*** Listed records ***
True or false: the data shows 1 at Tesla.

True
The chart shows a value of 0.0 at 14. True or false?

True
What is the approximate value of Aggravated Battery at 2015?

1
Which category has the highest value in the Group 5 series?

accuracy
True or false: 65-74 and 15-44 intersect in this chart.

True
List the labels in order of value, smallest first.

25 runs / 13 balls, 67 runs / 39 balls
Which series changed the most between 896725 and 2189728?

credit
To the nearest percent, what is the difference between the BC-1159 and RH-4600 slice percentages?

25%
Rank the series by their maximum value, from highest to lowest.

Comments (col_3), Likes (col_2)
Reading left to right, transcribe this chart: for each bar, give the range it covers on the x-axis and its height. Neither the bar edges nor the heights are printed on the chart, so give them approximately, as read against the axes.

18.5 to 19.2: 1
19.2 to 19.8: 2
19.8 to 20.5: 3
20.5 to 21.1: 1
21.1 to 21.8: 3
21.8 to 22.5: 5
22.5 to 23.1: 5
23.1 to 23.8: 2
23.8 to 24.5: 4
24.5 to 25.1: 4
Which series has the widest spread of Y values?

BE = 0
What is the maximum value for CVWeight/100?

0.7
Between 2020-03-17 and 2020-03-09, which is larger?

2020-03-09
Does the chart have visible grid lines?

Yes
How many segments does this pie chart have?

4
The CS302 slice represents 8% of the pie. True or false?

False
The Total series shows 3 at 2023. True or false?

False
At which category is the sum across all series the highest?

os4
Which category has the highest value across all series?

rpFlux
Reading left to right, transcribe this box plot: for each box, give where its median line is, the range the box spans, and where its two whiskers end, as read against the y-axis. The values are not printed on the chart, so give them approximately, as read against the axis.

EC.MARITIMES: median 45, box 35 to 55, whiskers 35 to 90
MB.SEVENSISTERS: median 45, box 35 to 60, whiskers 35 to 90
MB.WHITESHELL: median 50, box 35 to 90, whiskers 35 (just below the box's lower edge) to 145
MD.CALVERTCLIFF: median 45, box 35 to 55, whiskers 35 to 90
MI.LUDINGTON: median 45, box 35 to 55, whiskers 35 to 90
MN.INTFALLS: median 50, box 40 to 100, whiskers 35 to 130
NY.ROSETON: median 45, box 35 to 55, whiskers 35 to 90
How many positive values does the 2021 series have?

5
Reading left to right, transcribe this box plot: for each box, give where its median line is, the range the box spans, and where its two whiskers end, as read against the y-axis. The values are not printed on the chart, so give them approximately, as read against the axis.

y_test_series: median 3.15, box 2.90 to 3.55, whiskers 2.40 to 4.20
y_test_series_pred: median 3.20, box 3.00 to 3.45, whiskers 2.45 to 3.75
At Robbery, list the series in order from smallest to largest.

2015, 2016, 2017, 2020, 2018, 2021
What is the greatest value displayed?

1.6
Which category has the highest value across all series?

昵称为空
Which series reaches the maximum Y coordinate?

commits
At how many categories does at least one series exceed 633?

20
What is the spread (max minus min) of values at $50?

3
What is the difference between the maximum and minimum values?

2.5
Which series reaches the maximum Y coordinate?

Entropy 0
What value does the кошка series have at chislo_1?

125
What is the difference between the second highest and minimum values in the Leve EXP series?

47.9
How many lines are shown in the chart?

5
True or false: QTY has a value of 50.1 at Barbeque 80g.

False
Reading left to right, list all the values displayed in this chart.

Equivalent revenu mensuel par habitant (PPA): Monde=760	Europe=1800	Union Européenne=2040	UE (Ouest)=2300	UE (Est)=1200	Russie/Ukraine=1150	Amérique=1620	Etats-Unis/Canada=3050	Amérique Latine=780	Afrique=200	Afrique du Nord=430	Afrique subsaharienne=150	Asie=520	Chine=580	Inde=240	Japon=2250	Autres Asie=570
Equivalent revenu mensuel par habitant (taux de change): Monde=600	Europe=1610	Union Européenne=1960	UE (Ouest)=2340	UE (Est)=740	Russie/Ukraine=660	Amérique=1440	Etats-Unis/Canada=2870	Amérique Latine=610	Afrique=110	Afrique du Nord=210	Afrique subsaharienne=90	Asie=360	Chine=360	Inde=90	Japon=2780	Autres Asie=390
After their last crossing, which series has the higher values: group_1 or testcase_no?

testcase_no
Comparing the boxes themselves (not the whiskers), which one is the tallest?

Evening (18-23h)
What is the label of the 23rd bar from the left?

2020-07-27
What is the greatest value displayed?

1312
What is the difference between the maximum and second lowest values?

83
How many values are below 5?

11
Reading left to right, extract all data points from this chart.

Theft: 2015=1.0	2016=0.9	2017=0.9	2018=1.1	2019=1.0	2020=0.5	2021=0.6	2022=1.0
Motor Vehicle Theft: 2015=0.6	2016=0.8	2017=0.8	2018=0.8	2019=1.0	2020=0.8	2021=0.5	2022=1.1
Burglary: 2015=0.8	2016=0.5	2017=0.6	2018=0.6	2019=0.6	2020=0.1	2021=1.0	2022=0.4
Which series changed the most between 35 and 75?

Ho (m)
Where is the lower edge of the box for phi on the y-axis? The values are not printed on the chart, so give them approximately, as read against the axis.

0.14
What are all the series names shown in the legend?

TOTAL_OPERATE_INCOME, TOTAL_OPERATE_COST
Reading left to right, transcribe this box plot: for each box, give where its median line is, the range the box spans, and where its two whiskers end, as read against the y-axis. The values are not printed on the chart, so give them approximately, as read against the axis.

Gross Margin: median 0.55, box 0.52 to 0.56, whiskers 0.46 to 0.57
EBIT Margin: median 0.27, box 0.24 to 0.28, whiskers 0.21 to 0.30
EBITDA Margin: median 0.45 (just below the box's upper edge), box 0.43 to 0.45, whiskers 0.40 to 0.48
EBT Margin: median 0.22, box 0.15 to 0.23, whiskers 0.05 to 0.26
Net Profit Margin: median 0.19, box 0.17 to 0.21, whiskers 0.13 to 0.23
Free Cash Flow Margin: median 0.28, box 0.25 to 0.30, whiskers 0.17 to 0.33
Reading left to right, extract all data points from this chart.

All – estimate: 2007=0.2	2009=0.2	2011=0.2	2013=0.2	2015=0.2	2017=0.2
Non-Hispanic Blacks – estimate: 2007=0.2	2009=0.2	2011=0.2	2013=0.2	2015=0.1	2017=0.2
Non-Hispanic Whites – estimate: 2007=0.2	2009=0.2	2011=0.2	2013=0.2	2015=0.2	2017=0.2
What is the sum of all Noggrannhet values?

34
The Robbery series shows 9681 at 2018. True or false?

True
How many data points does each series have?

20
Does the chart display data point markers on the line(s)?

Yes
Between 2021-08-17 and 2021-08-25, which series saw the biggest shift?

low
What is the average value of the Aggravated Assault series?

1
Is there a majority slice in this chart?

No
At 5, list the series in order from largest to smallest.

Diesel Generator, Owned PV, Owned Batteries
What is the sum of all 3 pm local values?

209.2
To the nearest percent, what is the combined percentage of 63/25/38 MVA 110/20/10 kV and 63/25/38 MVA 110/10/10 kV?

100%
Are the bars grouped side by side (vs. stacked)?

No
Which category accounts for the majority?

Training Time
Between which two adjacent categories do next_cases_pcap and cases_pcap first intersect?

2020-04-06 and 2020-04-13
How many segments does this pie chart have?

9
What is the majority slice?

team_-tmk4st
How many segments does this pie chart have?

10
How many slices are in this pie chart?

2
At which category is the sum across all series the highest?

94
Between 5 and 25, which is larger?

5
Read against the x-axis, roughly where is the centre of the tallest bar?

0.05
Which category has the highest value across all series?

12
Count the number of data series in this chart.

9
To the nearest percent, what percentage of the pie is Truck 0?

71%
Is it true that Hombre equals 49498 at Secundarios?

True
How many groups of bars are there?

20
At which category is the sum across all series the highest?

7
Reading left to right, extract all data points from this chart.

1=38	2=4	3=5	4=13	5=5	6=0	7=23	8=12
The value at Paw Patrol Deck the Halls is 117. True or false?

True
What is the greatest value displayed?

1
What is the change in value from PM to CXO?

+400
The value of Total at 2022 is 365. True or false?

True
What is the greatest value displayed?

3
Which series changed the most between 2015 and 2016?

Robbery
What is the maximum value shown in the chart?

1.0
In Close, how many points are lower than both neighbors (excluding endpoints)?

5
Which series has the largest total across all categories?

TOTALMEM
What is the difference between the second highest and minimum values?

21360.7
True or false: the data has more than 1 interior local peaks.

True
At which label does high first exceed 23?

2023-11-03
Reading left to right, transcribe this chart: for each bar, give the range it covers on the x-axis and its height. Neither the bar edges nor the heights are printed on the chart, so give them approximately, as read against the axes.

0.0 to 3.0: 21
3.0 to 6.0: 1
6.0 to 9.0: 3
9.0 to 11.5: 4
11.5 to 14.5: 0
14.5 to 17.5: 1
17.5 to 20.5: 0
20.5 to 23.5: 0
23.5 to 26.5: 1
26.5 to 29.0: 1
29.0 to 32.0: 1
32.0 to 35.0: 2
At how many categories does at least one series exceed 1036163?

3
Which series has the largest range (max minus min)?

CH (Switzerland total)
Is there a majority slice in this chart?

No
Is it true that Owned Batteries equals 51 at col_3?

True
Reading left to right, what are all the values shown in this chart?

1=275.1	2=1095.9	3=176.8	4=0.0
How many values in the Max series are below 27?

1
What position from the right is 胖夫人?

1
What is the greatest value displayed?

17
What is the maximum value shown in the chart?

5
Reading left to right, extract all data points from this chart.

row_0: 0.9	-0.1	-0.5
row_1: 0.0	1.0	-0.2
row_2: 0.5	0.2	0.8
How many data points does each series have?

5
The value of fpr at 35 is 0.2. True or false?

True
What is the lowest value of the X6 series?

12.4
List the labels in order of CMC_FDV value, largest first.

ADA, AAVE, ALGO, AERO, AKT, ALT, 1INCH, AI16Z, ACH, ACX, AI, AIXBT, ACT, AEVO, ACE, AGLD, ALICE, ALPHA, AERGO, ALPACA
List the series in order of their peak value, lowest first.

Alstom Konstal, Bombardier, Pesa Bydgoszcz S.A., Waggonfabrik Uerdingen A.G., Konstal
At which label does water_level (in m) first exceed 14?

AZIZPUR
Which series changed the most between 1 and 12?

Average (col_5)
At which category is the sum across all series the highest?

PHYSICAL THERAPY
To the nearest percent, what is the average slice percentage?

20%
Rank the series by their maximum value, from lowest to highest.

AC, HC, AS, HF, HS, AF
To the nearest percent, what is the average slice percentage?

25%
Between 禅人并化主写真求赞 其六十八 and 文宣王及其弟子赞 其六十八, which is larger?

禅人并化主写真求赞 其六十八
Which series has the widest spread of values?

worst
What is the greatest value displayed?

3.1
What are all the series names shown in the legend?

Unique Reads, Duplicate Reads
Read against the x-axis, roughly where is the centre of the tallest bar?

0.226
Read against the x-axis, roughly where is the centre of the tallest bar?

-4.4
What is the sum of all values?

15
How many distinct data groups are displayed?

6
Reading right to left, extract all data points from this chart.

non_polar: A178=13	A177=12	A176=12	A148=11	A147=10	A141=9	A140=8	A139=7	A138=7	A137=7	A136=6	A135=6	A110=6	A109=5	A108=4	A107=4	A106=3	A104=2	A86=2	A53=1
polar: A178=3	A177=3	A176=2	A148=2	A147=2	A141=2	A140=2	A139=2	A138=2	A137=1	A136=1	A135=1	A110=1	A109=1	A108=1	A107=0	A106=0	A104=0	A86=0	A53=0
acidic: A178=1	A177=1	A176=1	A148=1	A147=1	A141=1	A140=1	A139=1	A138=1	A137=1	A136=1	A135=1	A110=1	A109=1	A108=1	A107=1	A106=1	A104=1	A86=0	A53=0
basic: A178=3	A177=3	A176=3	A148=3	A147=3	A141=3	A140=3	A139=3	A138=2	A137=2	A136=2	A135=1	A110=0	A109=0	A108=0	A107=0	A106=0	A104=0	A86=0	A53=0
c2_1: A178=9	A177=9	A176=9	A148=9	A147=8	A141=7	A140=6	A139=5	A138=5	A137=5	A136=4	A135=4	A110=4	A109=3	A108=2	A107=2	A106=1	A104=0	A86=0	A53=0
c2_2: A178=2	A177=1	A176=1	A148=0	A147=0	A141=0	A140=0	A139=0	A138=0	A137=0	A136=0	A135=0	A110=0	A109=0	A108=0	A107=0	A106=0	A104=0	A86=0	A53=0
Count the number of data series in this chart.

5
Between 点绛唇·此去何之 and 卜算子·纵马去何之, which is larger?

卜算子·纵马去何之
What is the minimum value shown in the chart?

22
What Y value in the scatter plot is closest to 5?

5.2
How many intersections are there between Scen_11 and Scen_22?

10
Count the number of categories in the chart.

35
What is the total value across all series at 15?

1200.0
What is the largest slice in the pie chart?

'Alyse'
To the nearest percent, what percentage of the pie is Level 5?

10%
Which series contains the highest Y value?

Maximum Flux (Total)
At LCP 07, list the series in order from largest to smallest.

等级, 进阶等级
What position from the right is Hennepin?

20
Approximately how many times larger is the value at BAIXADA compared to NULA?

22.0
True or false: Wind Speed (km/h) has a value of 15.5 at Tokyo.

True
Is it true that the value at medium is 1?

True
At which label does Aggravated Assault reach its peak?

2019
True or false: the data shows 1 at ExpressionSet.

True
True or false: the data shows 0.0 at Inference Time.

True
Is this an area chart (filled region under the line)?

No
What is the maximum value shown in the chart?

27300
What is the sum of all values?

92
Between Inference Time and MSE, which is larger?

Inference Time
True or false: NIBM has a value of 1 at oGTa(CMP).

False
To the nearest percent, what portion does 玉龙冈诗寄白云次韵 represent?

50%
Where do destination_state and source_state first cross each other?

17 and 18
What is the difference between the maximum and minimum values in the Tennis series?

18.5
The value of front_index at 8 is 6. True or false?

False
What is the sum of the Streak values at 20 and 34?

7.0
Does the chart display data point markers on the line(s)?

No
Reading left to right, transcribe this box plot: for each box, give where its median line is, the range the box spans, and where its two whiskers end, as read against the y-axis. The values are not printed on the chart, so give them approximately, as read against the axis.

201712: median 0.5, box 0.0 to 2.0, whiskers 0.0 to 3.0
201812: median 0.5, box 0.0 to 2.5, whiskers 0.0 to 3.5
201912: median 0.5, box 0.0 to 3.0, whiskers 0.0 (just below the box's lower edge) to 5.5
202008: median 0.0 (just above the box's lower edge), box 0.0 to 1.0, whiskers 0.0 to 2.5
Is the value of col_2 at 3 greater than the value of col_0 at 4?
***
What you will do: Collect every line above that contains the word "smallest". Case matters.

Worked solution:
List the labels in order of value, smallest first.
At Robbery, list the series in order from smallest to largest.
At 5, list the series in order from largest to smallest.
At LCP 07, list the series in order from largest to smallest.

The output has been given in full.